While some editorial voices in the States have raised support for domestic engagement in global-climate protection, the current page-one commentary is longer and stronger than any I’ve seen to date in U.S. papers. It argues what has previously been reported on forests’ worth of newsprint in recent years: that Earth is warming, that human activities have played a substantial role, and that “so far the world’s response has been feeble and half-hearted.” It acknowledges on this, the opening day of the UN Climate Change Conference, that few attendees expect a treaty will culminate from the upcoming fortnight of discussion, debates and compromise. But it argues that substantial progress toward engineering the bare bones of such a treaty is within the negotiators’ reach. And that they must grasp what’s within reach.
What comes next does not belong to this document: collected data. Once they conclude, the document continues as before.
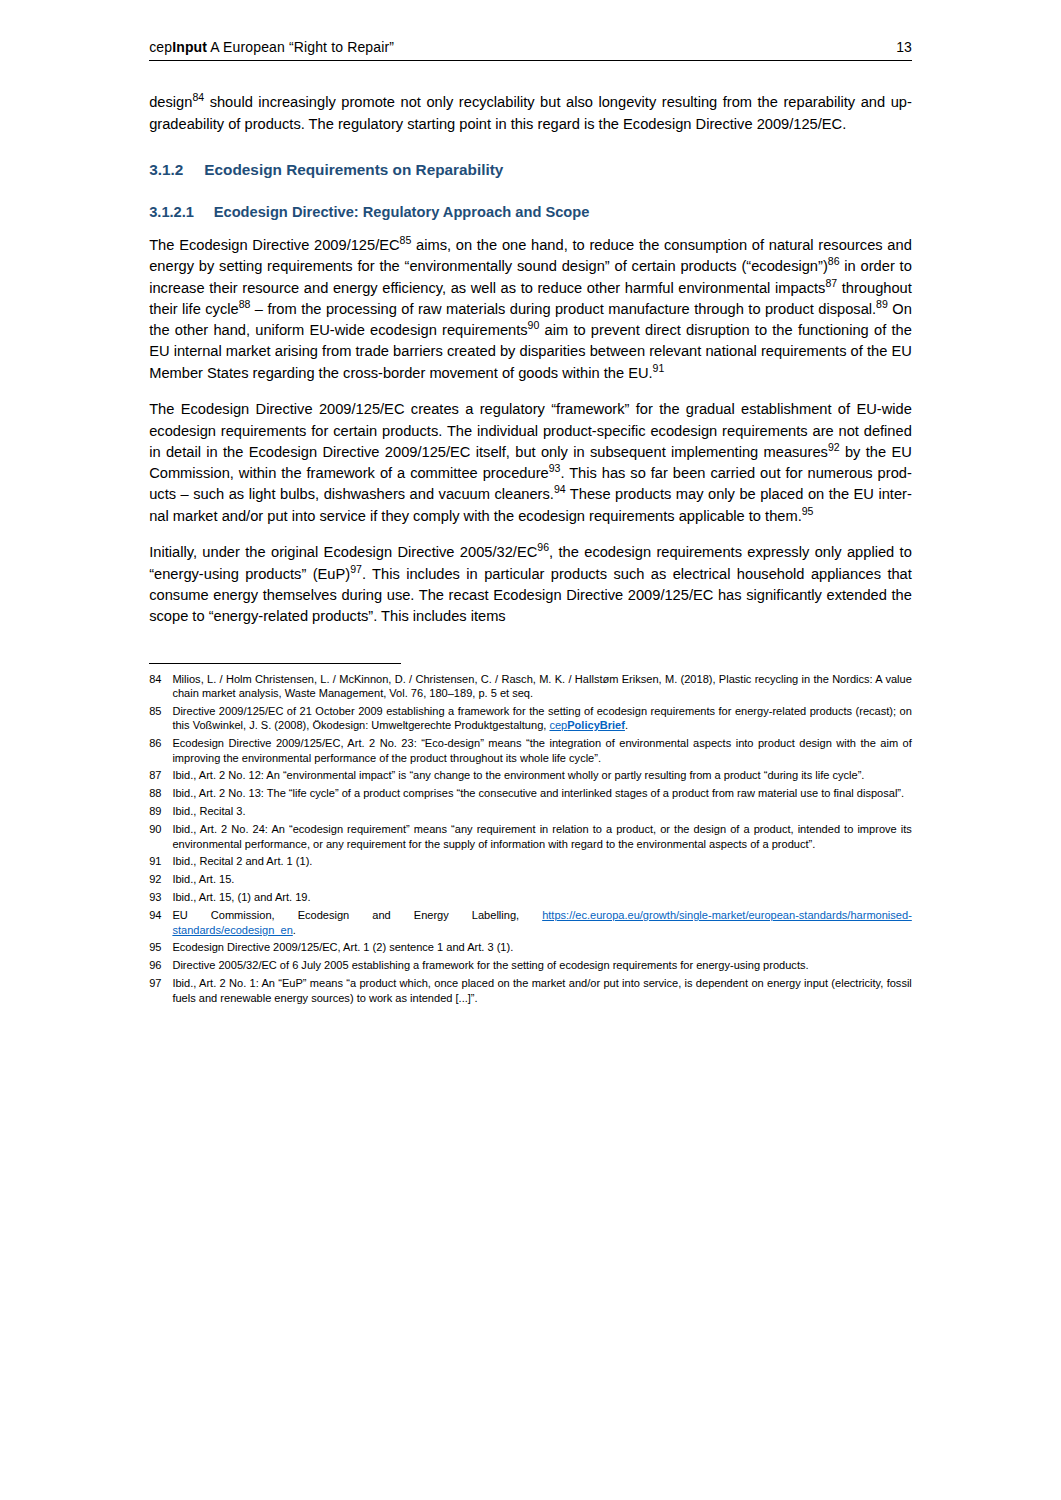cep Input A European “Right to Repair”
13
design84 should increasingly promote not only recyclability but also longevity resulting from the reparability and upgradeability of products. The regulatory starting point in this regard is the Ecodesign Directive 2009/125/EC.
3.1.2 Ecodesign Requirements on Reparability
3.1.2.1 Ecodesign Directive: Regulatory Approach and Scope
The Ecodesign Directive 2009/125/EC85 aims, on the one hand, to reduce the consumption of natural resources and energy by setting requirements for the “environmentally sound design” of certain products (“ecodesign”)86 in order to increase their resource and energy efficiency, as well as to reduce other harmful environmental impacts87 throughout their life cycle88 – from the processing of raw materials during product manufacture through to product disposal.89 On the other hand, uniform EU-wide ecodesign requirements90 aim to prevent direct disruption to the functioning of the EU internal market arising from trade barriers created by disparities between relevant national requirements of the EU Member States regarding the cross-border movement of goods within the EU.91
The Ecodesign Directive 2009/125/EC creates a regulatory “framework” for the gradual establishment of EU-wide ecodesign requirements for certain products. The individual product-specific ecodesign requirements are not defined in detail in the Ecodesign Directive 2009/125/EC itself, but only in subsequent implementing measures92 by the EU Commission, within the framework of a committee procedure93. This has so far been carried out for numerous products – such as light bulbs, dishwashers and vacuum cleaners.94 These products may only be placed on the EU internal market and/or put into service if they comply with the ecodesign requirements applicable to them.95
Initially, under the original Ecodesign Directive 2005/32/EC96, the ecodesign requirements expressly only applied to “energy-using products” (EuP)97. This includes in particular products such as electrical household appliances that consume energy themselves during use. The recast Ecodesign Directive 2009/125/EC has significantly extended the scope to “energy-related products”. This includes items
84 Milios, L. / Holm Christensen, L. / McKinnon, D. / Christensen, C. / Rasch, M. K. / Hallstøm Eriksen, M. (2018), Plastic recycling in the Nordics: A value chain market analysis, Waste Management, Vol. 76, 180–189, p. 5 et seq.
85 Directive 2009/125/EC of 21 October 2009 establishing a framework for the setting of ecodesign requirements for energy-related products (recast); on this Voßwinkel, J. S. (2008), Ökodesign: Umweltgerechte Produktgestaltung, cepPolicyBrief.
86 Ecodesign Directive 2009/125/EC, Art. 2 No. 23: “Eco-design” means “the integration of environmental aspects into product design with the aim of improving the environmental performance of the product throughout its whole life cycle”.
87 Ibid., Art. 2 No. 12: An “environmental impact” is “any change to the environment wholly or partly resulting from a product “during its life cycle”.
88 Ibid., Art. 2 No. 13: The “life cycle” of a product comprises “the consecutive and interlinked stages of a product from raw material use to final disposal”.
89 Ibid., Recital 3.
90 Ibid., Art. 2 No. 24: An “ecodesign requirement” means “any requirement in relation to a product, or the design of a product, intended to improve its environmental performance, or any requirement for the supply of information with regard to the environmental aspects of a product”.
91 Ibid., Recital 2 and Art. 1 (1).
92 Ibid., Art. 15.
93 Ibid., Art. 15, (1) and Art. 19.
94 EU Commission, Ecodesign and Energy Labelling, https://ec.europa.eu/growth/single-market/european-standards/harmonised-standards/ecodesign_en.
95 Ecodesign Directive 2009/125/EC, Art. 1 (2) sentence 1 and Art. 3 (1).
96 Directive 2005/32/EC of 6 July 2005 establishing a framework for the setting of ecodesign requirements for energy-using products.
97 Ibid., Art. 2 No. 1: An “EuP” means “a product which, once placed on the market and/or put into service, is dependent on energy input (electricity, fossil fuels and renewable energy sources) to work as intended [...]”.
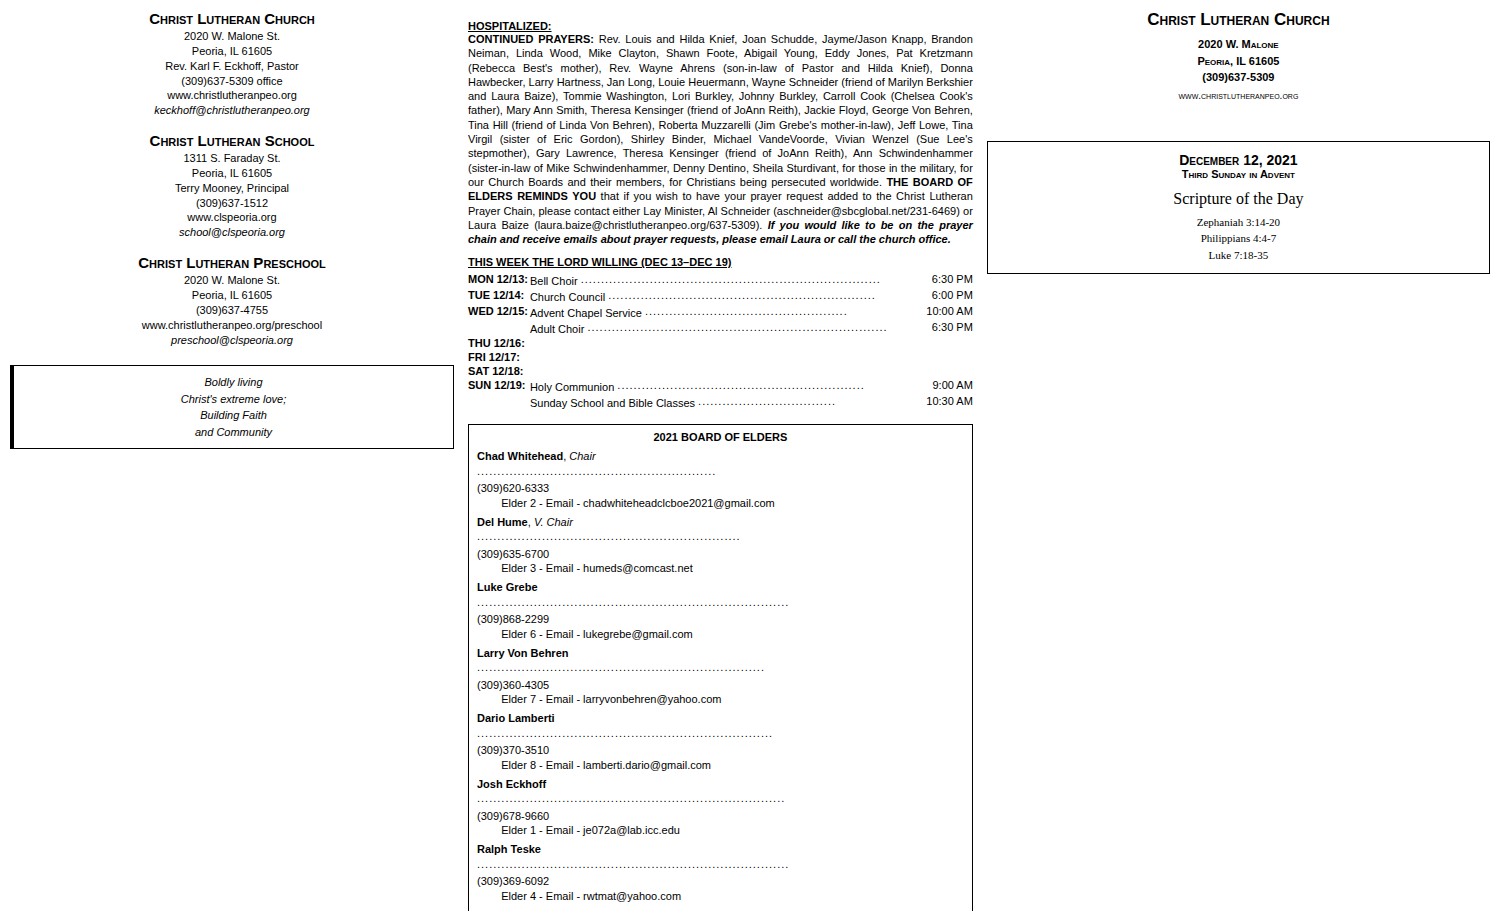Christ Lutheran Church
2020 W. Malone St.
Peoria, IL 61605
Rev. Karl F. Eckhoff, Pastor
(309)637-5309 office
www.christlutheranpeo.org
keckhoff@christlutheranpeo.org
Christ Lutheran School
1311 S. Faraday St.
Peoria, IL 61605
Terry Mooney, Principal
(309)637-1512
www.clspeoria.org
school@clspeoria.org
Christ Lutheran Preschool
2020 W. Malone St.
Peoria, IL 61605
(309)637-4755
www.christlutheranpeo.org/preschool
preschool@clspeoria.org
Boldly living
Christ's extreme love;
Building Faith
and Community
HOSPITALIZED:
CONTINUED PRAYERS: Rev. Louis and Hilda Knief, Joan Schudde, Jayme/Jason Knapp, Brandon Neiman, Linda Wood, Mike Clayton, Shawn Foote, Abigail Young, Eddy Jones, Pat Kretzmann (Rebecca Best's mother), Rev. Wayne Ahrens (son-in-law of Pastor and Hilda Knief), Donna Hawbecker, Larry Hartness, Jan Long, Louie Heuermann, Wayne Schneider (friend of Marilyn Berkshier and Laura Baize), Tommie Washington, Lori Burkley, Johnny Burkley, Carroll Cook (Chelsea Cook's father), Mary Ann Smith, Theresa Kensinger (friend of JoAnn Reith), Jackie Floyd, George Von Behren, Tina Hill (friend of Linda Von Behren), Roberta Muzzarelli (Jim Grebe's mother-in-law), Jeff Lowe, Tina Virgil (sister of Eric Gordon), Shirley Binder, Michael VandeVoorde, Vivian Wenzel (Sue Lee's stepmother), Gary Lawrence, Theresa Kensinger (friend of JoAnn Reith), Ann Schwindenhammer (sister-in-law of Mike Schwindenhammer, Denny Dentino, Sheila Sturdivant, for those in the military, for our Church Boards and their members, for Christians being persecuted worldwide. THE BOARD OF ELDERS REMINDS YOU that if you wish to have your prayer request added to the Christ Lutheran Prayer Chain, please contact either Lay Minister, Al Schneider (aschneider@sbcglobal.net/231-6469) or Laura Baize (laura.baize@christlutheranpeo.org/637-5309). If you would like to be on the prayer chain and receive emails about prayer requests, please email Laura or call the church office.
THIS WEEK THE LORD WILLING (DEC 13–DEC 19)
| MON 12/13: | Bell Choir .......................................................................... | 6:30 PM |
| TUE 12/14: | Church Council .................................................................. | 6:00 PM |
| WED 12/15: | Advent Chapel Service .................................................. | 10:00 AM |
| | Adult Choir .......................................................................... | 6:30 PM |
| THU 12/16: | | |
| FRI 12/17: | | |
| SAT 12/18: | | |
| SUN 12/19: | Holy Communion ............................................................. | 9:00 AM |
| | Sunday School and Bible Classes .................................. | 10:30 AM |
2021 BOARD OF ELDERS
Chad Whitehead, Chair...........................................................(309)620-6333 Elder 2 - Email - chadwhiteheadclcboe2021@gmail.com
Del Hume, V. Chair................................................................. (309)635-6700 Elder 3 - Email - humeds@comcast.net
Luke Grebe .............................................................................(309)868-2299 Elder 6 - Email - lukegrebe@gmail.com
Larry Von Behren.......................................................................(309)360-4305 Elder 7 - Email - larryvonbehren@yahoo.com
Dario Lamberti .........................................................................(309)370-3510 Elder 8 - Email - lamberti.dario@gmail.com
Josh Eckhoff ............................................................................(309)678-9660 Elder 1 - Email - je072a@lab.icc.edu
Ralph Teske .............................................................................(309)369-6092 Elder 4 - Email - rwtmat@yahoo.com
Christ Lutheran Church
2020 W. Malone
Peoria, IL 61605
(309)637-5309
www.christlutheranpeo.org
December 12, 2021
Third Sunday in Advent
Scripture of the Day
Zephaniah 3:14-20
Philippians 4:4-7
Luke 7:18-35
Written by the Guardian staff, it has strong words for the U.S. bottleneck on global action – one that began with a failure to enact strong domestic climate-protection legislation and a refusal to adopt the Kyoto Protocol. And it says what most Westerners don’t want to hear. That insuring – if not ensuring – the health of the environment and its stewards (i.e. humanity) will take money, creativity and concerted action around the globe. It takes a no pain, no gain attitude. Sure, we will feel some pain in coming years, it says, but that’s to save the planet from long and dire agony in the next few centuries.
Frankly, I don’t understand. We buy insurance to save our families from the threat of catastrophic ruin. Why would we not buy insurance for our planet – our life-support system – in the name of pollution controls, energy conservation and reforestation? Many of these measures would actually save us money in the long run (if life-cycle accounting were conducted), helping subsidize other climate “insurance” policies. So, I would think such a strategy is a no brainer.
Procrastination is not a sound policy. Nor is adopting just any change. We need to be smart about how we spend our resources. But we in the North and especially in the West must accept the need to invest in insurance promptly. And to share some of our collective largesse with the have-nots. After all, much of our nations’ financial wealth has been accrued over the past century by exploiting more than our fair share of Earth’s resources and spewing more than our fair share of climate-altering pollution.
The argument should not be over whether we make changes, but instead about how to get the most climate protection for the buck. Resource thrift should become what Americans brag about, not our conspicuous consumption.